• _INSTRUCTIONS TO FOLLOW_: Please, from the entries below, transcribe exactly the lines that begin at the line with "the scene) (m)." and end at the line with "379 325 68.69", without the pictures.

• _DATASET CONTENT_:
====================

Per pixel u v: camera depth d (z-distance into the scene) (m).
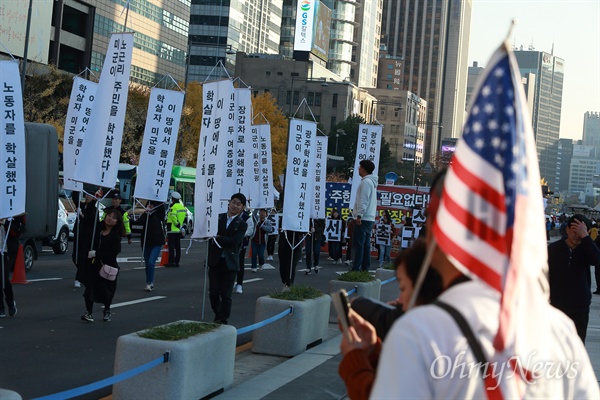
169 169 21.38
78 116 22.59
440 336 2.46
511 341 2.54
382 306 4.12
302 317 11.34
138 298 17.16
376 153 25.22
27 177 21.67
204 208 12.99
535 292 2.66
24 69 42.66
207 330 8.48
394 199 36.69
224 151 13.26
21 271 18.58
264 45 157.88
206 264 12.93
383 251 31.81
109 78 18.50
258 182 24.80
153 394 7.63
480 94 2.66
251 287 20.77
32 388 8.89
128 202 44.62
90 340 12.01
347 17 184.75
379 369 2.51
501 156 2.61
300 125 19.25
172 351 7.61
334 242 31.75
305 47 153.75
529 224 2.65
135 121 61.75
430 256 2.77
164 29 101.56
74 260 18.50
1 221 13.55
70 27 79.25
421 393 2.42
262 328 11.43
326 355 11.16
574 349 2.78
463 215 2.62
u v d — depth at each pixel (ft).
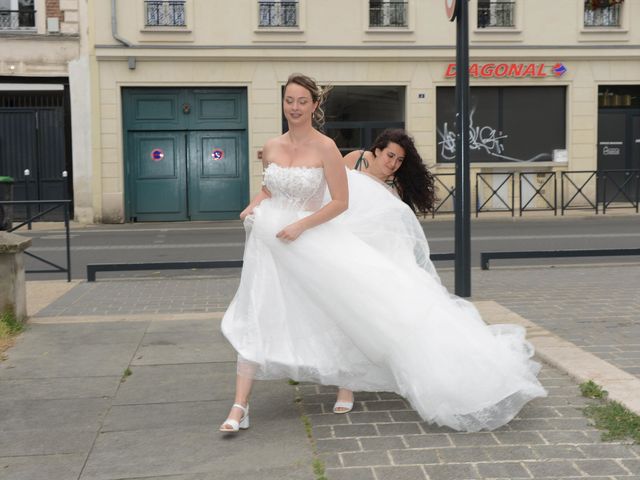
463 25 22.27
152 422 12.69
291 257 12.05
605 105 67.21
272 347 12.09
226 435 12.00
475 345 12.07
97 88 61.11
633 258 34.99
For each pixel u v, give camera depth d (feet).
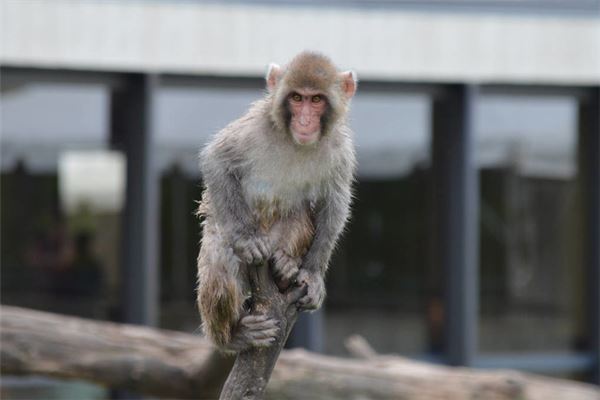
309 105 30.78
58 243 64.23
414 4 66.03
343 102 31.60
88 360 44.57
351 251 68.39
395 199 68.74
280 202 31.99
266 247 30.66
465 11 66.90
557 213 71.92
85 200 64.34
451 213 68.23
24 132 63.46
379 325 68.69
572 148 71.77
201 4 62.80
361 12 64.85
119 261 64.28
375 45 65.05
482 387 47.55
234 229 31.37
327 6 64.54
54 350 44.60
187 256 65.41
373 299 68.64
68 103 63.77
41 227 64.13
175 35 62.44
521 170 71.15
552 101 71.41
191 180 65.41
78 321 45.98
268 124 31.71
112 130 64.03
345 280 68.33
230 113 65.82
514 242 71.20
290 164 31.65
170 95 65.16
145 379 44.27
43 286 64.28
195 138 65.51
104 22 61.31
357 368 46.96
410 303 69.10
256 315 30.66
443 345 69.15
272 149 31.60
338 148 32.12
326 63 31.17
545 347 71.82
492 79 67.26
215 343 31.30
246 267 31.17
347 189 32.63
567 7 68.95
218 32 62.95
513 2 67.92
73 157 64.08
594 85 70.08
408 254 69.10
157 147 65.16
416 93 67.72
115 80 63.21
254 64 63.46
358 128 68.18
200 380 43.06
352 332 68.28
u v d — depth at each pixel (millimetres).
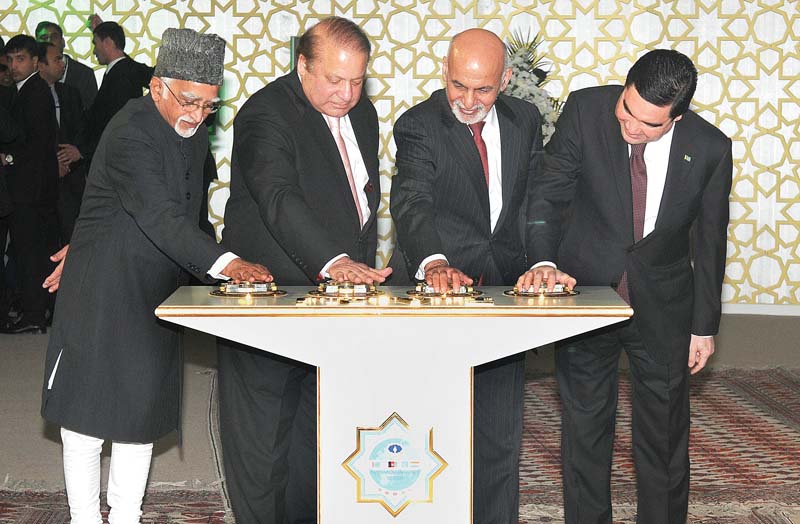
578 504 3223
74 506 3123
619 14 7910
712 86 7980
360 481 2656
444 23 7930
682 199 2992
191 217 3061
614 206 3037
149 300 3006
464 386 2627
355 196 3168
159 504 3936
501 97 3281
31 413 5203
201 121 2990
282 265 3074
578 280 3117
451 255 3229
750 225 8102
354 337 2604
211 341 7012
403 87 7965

====================

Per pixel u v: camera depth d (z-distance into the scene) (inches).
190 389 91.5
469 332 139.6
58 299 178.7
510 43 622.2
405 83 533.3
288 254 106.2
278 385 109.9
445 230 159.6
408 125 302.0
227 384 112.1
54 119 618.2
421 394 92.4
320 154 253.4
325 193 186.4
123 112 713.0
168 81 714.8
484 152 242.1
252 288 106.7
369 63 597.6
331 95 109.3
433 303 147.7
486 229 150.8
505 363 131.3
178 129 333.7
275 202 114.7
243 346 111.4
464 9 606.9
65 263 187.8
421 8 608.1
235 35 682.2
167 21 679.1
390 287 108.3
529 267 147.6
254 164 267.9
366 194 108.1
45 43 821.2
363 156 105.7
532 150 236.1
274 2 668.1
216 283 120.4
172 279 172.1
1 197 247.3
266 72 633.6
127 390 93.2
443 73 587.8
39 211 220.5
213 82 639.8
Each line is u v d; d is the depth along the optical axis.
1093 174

====================

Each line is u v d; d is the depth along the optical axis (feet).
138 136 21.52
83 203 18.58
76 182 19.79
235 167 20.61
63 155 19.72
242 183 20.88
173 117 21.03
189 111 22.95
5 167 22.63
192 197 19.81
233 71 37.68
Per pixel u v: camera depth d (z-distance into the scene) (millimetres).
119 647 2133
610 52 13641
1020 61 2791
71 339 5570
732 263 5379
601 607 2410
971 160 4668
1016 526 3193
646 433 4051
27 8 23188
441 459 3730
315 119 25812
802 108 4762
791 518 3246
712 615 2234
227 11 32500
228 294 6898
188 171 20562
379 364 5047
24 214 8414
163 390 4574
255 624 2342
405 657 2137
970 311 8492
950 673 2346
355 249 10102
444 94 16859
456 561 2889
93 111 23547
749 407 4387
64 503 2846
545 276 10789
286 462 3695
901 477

====================

• _PROBLEM SOLUTION_:
Per pixel u v: camera depth d (z-distance into the scene) (m).
169 169 21.38
78 116 22.59
440 336 2.46
511 341 2.54
382 306 4.12
302 317 11.34
138 298 17.16
376 153 25.22
27 177 21.67
204 208 12.99
535 292 2.66
24 69 42.66
207 330 8.48
394 199 36.69
224 151 13.26
21 271 18.58
264 45 157.88
206 264 12.93
383 251 31.81
109 78 18.50
258 182 24.80
153 394 7.63
480 94 2.66
251 287 20.77
32 388 8.89
128 202 44.62
90 340 12.01
347 17 184.75
379 369 2.51
501 156 2.61
300 125 19.25
172 351 7.61
334 242 31.75
305 47 153.75
529 224 2.65
135 121 61.75
430 256 2.77
164 29 101.56
74 260 18.50
1 221 13.55
70 27 79.25
421 393 2.42
262 328 11.43
326 355 11.16
574 349 2.78
463 215 2.62
u v d — depth at each pixel (ft).
463 25 22.27
152 422 12.69
291 257 12.05
605 105 67.21
272 347 12.09
226 435 12.00
475 345 12.07
97 88 61.11
633 258 34.99
For each pixel u v, give camera depth d (feet).
309 105 30.78
58 243 64.23
414 4 66.03
343 102 31.60
88 360 44.57
351 251 68.39
395 199 68.74
280 202 31.99
266 247 30.66
465 11 66.90
557 213 71.92
85 200 64.34
451 213 68.23
24 132 63.46
379 325 68.69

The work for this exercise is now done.